The visuals however are as sharp as they always were with the stylised look still ever present and stunning, the 3D doesn’t enhance it and the gimmicks will definitely appeal to youngsters (they’re irritating for everyone else). What is truly new to the franchise is the bizarre adoption of the personification of the animals who tend to act a lot more like humans, this visually is explored to the full extent when the animals are swathed in enough flashy lights and eye candy to give even the most die-hard CGI geek an ocular toothache. It’s all fun, senseless fun that once again will please children.

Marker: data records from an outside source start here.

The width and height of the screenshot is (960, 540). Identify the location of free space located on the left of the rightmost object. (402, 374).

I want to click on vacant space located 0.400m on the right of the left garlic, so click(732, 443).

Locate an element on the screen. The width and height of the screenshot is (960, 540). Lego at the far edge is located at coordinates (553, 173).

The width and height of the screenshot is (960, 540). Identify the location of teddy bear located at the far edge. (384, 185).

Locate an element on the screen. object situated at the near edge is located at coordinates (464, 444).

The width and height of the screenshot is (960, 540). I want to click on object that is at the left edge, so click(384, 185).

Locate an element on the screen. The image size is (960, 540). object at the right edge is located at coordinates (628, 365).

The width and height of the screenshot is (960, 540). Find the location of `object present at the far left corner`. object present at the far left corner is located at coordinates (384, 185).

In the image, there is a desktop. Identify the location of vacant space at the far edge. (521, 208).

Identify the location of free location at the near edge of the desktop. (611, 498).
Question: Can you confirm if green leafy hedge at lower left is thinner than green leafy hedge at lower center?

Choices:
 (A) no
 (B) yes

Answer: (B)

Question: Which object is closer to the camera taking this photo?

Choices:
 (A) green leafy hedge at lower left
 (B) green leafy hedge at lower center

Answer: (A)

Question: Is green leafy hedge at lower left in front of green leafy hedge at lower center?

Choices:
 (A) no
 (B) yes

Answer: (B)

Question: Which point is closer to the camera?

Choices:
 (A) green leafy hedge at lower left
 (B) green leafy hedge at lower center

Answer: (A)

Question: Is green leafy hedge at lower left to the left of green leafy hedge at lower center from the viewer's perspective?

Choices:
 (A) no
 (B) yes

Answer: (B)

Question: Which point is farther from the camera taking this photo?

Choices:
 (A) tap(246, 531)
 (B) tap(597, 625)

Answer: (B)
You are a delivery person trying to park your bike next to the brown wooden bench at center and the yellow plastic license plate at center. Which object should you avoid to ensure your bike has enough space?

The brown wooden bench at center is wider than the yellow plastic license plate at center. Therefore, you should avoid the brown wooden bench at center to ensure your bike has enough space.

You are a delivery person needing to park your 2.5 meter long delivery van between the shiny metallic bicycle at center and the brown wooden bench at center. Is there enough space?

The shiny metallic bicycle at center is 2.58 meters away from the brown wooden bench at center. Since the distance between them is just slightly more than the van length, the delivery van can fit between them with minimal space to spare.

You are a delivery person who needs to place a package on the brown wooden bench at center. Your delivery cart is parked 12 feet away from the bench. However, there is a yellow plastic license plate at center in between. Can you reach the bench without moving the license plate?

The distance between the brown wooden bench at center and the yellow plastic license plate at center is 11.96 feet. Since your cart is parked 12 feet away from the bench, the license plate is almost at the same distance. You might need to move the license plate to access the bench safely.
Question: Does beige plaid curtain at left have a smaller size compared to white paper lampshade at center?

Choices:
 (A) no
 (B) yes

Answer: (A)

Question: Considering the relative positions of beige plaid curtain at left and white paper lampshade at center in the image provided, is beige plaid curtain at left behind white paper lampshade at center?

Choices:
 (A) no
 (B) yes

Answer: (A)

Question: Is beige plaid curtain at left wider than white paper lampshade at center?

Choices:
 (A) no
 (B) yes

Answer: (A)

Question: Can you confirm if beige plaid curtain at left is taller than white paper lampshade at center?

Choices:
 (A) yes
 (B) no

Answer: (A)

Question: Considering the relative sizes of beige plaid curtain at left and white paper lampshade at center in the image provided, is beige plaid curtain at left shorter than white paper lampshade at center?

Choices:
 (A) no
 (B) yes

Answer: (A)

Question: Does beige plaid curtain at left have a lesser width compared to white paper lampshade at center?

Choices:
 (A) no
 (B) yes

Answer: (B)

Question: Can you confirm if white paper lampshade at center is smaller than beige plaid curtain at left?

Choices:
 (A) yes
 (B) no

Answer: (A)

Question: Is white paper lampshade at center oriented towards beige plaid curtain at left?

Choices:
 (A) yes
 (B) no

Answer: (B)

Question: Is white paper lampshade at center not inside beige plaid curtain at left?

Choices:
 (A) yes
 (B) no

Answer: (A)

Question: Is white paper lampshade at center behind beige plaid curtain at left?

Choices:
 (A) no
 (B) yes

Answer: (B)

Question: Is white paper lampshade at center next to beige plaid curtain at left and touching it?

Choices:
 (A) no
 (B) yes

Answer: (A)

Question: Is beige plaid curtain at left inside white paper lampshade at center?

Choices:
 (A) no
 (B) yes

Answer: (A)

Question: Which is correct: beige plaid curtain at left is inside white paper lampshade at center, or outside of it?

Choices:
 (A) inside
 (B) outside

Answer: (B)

Dreamworks always aims to please all their audiences, that said, Madagascar 3 caters more towards younger viewers with its hyper-kinetic pacing and dazzling saturation of colour. There are moments of humour that adults can appreciate but the message and coherent story are dumbed down for the lowest common denominator.
The Bottom Line
Madagascar 3 tries to take the best of the previous entries and make it more approachable to the super young, they sacrifice plausible storylines to the point where it is nonsensical but that’s okay given the subject, the idea is to not take it too seriously and rather sit back and relax. What is a shame is that the film abandons the strong sense of message that was conveyed so well in the previous entries and loses that special kind of charm – even the credit sequence is a paltry offering when compared to Escape 2 Africa, which I feel has been the superior of the trilogy. Nevertheless, the animal’s are back and they’re up to there usual shtick, the difference is the gimmiky 3D effects and the all ages appeal, it’s enjoyable but doesn’t carry the weight of the previous two, lingering as the drunkard uncle swimming in his own vomit: he’s a fun party animal but he just can’t pull himself together.